SUPERIOR COURT OF NEW JERSEY APPELLATE DIVISION


July 31, 2009

MARLTON MEADOWS CONDOMINIUM ASSOCIATION, INC., PLAINTIFF-RESPONDENT,
v.
THERESA DIAZ, DEFENDANT-APPELLANT.

On appeal from Superior Court of New Jersey, Chancery Division, Burlington County, Docket No. C-00122-06.

Per curiam.

NOT FOR PUBLICATION WITHOUT THE APPROVAL OF THE APPELLATE DIVISION

Submitted May 13, 2009

Before Judges A. A. Rodríguez and Payne.

Defendant, Theresa Diaz, appeals from the denial of her motion to vacate a settlement with plaintiff, Marlton Meadows Condominium Association, Inc. (Marlton) pursuant to Rule 4:50- 1f. On appeal, defendant makes the following arguments:

I. THE CONDUCT OF MEDIATION WAS SUCH THAT A BINDING SETTLEMENT WAS NOT ENTERED INTO.

II. THE TRIAL COURT ABUSED ITS DISCRETION IN DENYING DEFENDANT'S MOTION TO SET ASIDE THE DISMISSAL.

III. THE MASTER DEED OF THE ASSOCIATION DEFINES THE WINDOWS IN QUESTION AS EXCLUSIVE PROPERTY OF THE OWNER.

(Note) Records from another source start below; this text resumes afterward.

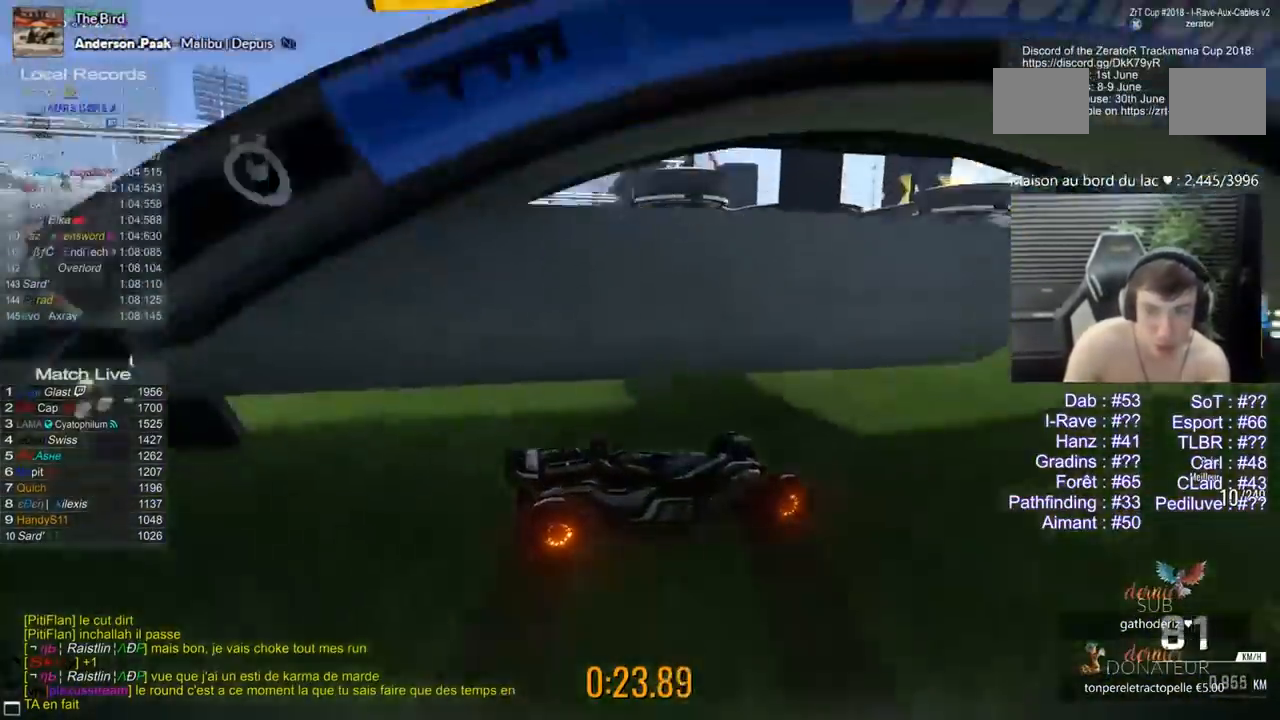
{"keys": ["5", "d"], "events": [[117, "3", "down"], [200, "3", "up"], [300, "3", "down"], [350, "3", "up"], [417, "3", "down"], [450, "3", "up"]]}
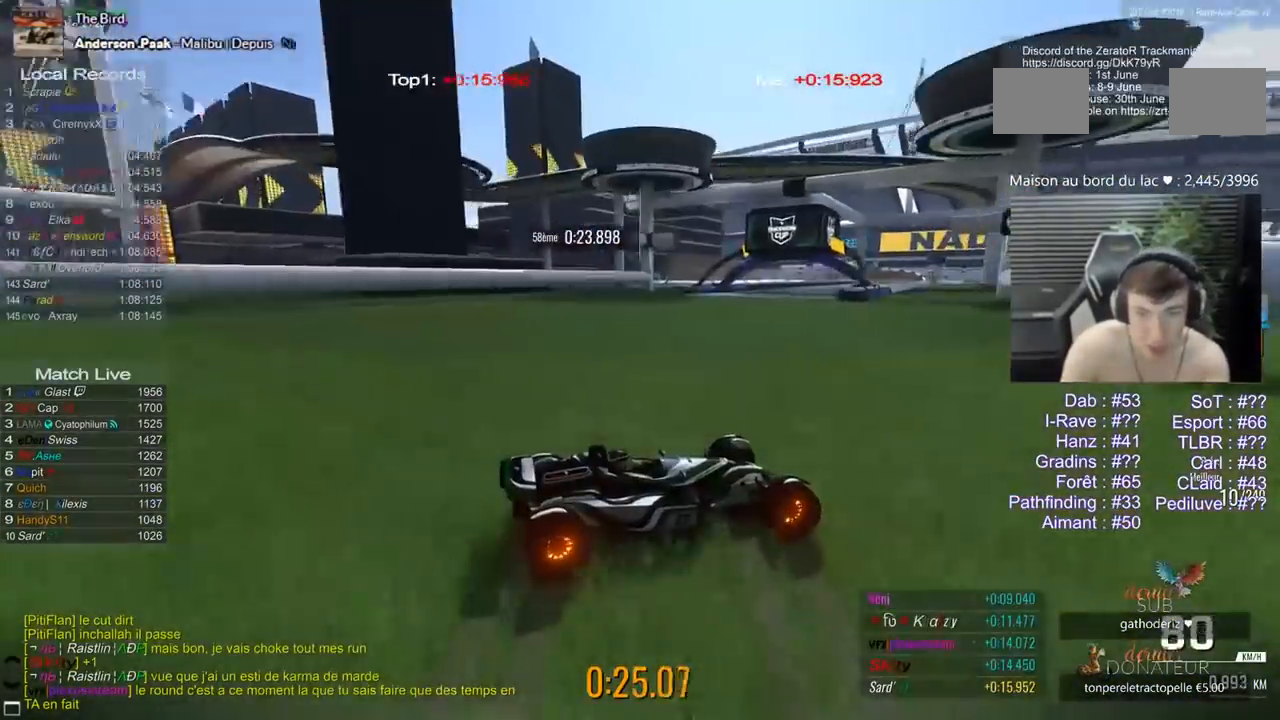
{"keys": ["5", "d"], "events": [[50, "3", "down"], [100, "3", "up"], [200, "3", "down"], [283, "3", "up"], [383, "3", "down"], [433, "3", "up"]]}
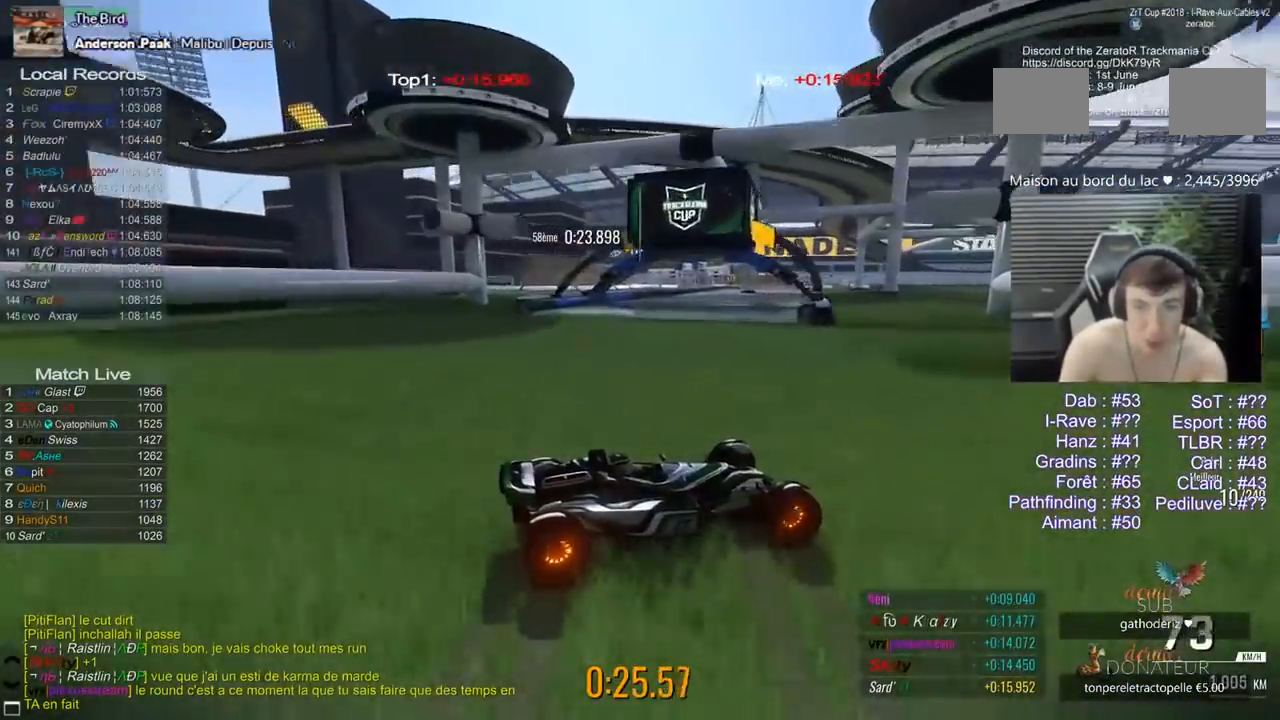
{"keys": ["1", "5", "d"], "events": [[17, "3", "down"], [67, "3", "up"], [250, "1", "down"]]}
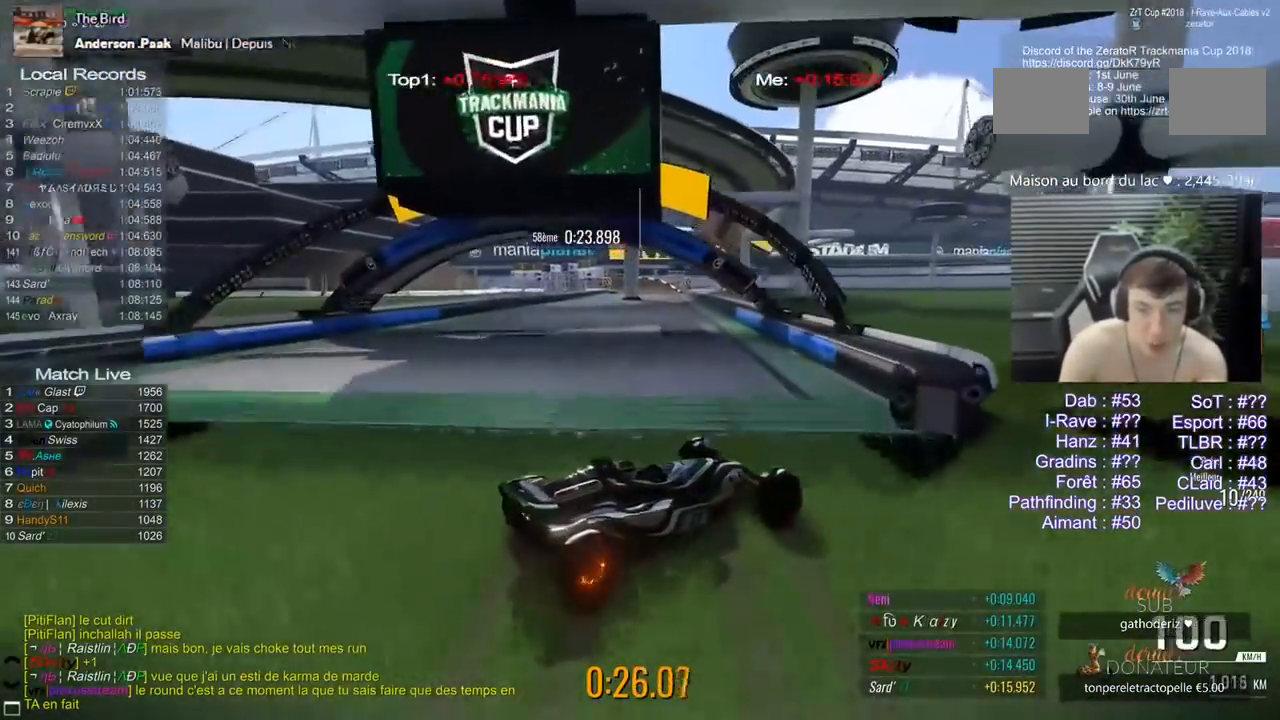
{"keys": ["5"], "events": [[217, "d", "up"], [467, "1", "up"]]}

IV. MISCONDUCT OF THE ASSOCIATION ATTORNEY IN FAILING TO CITE TO THE MASTER DEED PROVISION IN THE COMPLAINT, ALONG WITH THE DEFENDANT'S ATTORNEY'S SIMILAR FAILURE CONSTITUTES LEGAL MALPRACTICE WHICH JUSTIFIES THE APPLICATION OF R.4:50-1(f) SO AS TO VACATE THE DISMISSAL AND THE AGREEMENT.

V. THE FACT THAT DEFENDANT NEVER SAW THE SETTLEMENT AGREEMENT WHICH WAS ALLEGEDLY APPROVED BY HER ATTORNEY DOES NOT ESTOP THE DEFENDANT FROM ASSERTING THE AGREEMENT WAS IMPROPER WHERE HER ATTORNEY HAD DEVIATED FROM PROFESSIONAL STANDARDS IN AGREEING TO IT.

VI. IT WAS AN ABUSE OF DISCRETION FOR THE TRIAL COURT TO DECIDE THAT THE PLEADINGS WERE NOT "OVERLY AMBIGUOUS, UNCLEAR OR INACCURATE" BASED ON THE RECORD.

VII. THERE WERE EXCEPTIONAL CIRCUMSTANCES PRESENT TO MAKE ENFORCEMENT OF THE SETTLEMENT AGREEMENT UNJUST, OPPRESSIVE OR INEQUITABLE.

Following our review of the record in light of the arguments presented and applicable precedent, we affirm.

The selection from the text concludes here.